Source passage.

Spatio-temporal Features for Generalized Detection of Deepfake Videos

Authors: Ipek Ganiyusufoglu, L. Minh Ngô, Nedko Savov, Sezer Karaoglu, Theo Gevers

Published: 2020-10-22 16:28:50+00:00

AI Summary

This paper proposes using spatio-temporal features, modeled by 3D CNNs, for deepfake video detection to improve generalization to new manipulation techniques. It demonstrates that spatio-temporal features capture shared attributes between deepfake methods, unlike spatial features which learn method-specific attributes, leading to superior generalization performance.

Abstract

For deepfake detection, video-level detectors have not been explored as extensively as image-level detectors, which do not exploit temporal data. In this paper, we empirically show that existing approaches on image and sequence classifiers generalize poorly to new manipulation techniques. To this end, we propose spatio-temporal features, modeled by 3D CNNs, to extend the generalization capabilities to detect new sorts of deepfake videos. We show that spatial features learn distinct deepfake-method-specific attributes, while spatio-temporal features capture shared attributes between deepfake methods. We provide an in-depth analysis of how the sequential and spatio-temporal video encoders are utilizing temporal information using DFDC dataset arXiv:2006.07397. Thus, we unravel that our approach captures local spatio-temporal relations and inconsistencies in the deepfake videos while existing sequence encoders are indifferent to it. Through large scale experiments conducted on the FaceForensics++ arXiv:1901.08971 and Deeper Forensics arXiv:2001.03024 datasets, we show that our approach outperforms existing methods in terms of generalization capabilities.


Key findings
Spatio-temporal models significantly outperform image-based and sequential models in generalizing to unseen deepfake methods. 3D CNNs effectively capture shared attributes between different deepfake techniques, while image-based methods learn method-specific features. The study reveals that sequential encoders are insensitive to local spatio-temporal inconsistencies, unlike 3D CNNs.
Approach
The authors propose using 3D Convolutional Neural Networks (CNNs) to extract spatio-temporal features from deepfake videos. This approach captures local spatio-temporal inconsistencies and shared attributes between different deepfake methods, improving generalization compared to methods relying solely on spatial or sequential features.
Datasets
FaceForensics++, Deepfake Detection Challenge (DFDC), Deeper Forensics
Model(s)
R3D-18, I3D-RGB, XceptionNet, EfficientNet-B3, LSTM, bi-directional GRU
Author countries
The Netherlands

Instructions for the task.
Set down word for word the part of the deepfake detection summary between "Key findings" and "or sequential features.", inclusive.

Information supplied.

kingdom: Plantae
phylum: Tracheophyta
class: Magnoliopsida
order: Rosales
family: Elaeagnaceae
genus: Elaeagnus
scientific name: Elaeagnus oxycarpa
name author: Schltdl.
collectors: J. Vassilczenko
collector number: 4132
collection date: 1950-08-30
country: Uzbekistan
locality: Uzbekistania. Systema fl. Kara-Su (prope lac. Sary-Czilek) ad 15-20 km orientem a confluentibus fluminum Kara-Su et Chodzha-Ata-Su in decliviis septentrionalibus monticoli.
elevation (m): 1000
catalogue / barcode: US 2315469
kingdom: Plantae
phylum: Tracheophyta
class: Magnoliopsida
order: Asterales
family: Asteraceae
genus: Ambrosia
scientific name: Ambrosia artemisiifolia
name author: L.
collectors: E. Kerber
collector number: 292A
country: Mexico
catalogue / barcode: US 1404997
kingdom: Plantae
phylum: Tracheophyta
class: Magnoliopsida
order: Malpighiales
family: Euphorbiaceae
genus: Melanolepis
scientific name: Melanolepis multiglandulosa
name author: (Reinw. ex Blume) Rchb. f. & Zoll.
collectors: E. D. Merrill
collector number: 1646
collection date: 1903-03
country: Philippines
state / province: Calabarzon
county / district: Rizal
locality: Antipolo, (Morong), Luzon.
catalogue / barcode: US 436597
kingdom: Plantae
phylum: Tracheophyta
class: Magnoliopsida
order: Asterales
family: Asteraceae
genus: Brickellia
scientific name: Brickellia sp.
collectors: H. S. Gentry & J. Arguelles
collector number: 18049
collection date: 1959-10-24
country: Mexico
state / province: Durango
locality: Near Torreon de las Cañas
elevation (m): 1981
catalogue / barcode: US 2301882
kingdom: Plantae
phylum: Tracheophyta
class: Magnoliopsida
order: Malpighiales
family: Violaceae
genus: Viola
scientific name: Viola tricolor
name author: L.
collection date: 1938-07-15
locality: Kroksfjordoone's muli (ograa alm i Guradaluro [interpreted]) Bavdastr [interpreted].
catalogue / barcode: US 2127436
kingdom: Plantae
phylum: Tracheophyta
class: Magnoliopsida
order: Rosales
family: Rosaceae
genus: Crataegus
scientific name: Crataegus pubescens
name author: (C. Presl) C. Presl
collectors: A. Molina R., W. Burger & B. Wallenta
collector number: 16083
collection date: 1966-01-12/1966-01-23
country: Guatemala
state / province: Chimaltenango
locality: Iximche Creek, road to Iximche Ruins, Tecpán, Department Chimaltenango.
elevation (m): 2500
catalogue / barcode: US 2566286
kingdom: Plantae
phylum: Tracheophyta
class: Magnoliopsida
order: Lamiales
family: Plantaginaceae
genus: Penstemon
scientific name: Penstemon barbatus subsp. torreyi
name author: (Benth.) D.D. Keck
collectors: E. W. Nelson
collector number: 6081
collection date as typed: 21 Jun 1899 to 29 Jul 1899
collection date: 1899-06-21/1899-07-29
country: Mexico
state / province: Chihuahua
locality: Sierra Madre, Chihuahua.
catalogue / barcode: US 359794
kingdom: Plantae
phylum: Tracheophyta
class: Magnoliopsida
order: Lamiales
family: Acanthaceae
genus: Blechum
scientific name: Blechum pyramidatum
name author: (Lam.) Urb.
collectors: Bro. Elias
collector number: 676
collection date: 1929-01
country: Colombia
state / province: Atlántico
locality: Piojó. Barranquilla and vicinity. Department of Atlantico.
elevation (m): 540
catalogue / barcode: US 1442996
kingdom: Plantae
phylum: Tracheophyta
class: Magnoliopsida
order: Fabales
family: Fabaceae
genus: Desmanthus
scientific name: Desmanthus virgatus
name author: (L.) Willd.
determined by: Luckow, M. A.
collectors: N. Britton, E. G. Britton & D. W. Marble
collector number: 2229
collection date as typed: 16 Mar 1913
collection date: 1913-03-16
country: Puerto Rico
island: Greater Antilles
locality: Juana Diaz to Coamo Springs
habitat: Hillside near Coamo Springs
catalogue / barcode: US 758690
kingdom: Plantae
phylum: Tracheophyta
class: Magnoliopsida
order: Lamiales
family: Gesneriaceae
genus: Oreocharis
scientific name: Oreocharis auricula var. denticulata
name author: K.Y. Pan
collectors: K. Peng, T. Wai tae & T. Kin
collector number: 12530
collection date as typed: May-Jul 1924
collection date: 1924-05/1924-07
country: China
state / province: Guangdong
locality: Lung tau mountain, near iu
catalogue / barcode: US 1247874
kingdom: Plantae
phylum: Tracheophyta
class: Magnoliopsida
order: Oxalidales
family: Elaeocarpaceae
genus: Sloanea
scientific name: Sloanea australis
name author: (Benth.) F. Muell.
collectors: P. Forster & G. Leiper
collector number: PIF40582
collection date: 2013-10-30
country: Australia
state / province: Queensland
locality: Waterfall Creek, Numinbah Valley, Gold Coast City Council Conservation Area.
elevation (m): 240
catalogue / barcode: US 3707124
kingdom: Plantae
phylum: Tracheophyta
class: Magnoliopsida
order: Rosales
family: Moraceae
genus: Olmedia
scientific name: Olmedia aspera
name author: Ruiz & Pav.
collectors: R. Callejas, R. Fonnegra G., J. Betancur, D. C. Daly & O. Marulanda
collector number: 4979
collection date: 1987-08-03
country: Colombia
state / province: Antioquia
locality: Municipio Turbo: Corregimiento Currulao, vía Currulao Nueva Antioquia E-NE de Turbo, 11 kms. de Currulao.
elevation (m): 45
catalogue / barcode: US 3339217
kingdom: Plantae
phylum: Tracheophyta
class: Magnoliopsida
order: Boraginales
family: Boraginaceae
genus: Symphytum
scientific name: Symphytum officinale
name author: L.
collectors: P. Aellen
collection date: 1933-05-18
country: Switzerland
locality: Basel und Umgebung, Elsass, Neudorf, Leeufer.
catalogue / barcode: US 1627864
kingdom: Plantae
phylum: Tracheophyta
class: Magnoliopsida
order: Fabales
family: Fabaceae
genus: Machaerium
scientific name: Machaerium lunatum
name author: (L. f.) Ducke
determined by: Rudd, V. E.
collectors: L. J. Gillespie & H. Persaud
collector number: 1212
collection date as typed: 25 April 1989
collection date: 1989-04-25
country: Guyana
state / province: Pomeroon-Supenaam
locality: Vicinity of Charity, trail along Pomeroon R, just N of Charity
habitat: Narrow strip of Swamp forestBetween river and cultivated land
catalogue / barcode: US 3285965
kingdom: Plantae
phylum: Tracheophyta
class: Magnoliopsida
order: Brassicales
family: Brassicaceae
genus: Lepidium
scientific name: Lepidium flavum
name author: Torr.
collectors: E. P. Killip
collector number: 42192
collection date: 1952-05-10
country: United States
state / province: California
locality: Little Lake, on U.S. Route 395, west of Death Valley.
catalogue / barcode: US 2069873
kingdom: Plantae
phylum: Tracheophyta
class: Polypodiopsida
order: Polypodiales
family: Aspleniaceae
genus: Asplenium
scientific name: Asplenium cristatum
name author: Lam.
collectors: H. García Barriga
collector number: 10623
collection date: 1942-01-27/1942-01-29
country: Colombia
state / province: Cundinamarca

Result.
Key findings
Spatio-temporal models significantly outperform image-based and sequential models in generalizing to unseen deepfake methods. 3D CNNs effectively capture shared attributes between different deepfake techniques, while image-based methods learn method-specific features. The study reveals that sequential encoders are insensitive to local spatio-temporal inconsistencies, unlike 3D CNNs.
Approach
The authors propose using 3D Convolutional Neural Networks (CNNs) to extract spatio-temporal features from deepfake videos. This approach captures local spatio-temporal inconsistencies and shared attributes between different deepfake methods, improving generalization compared to methods relying solely on spatial or sequential features.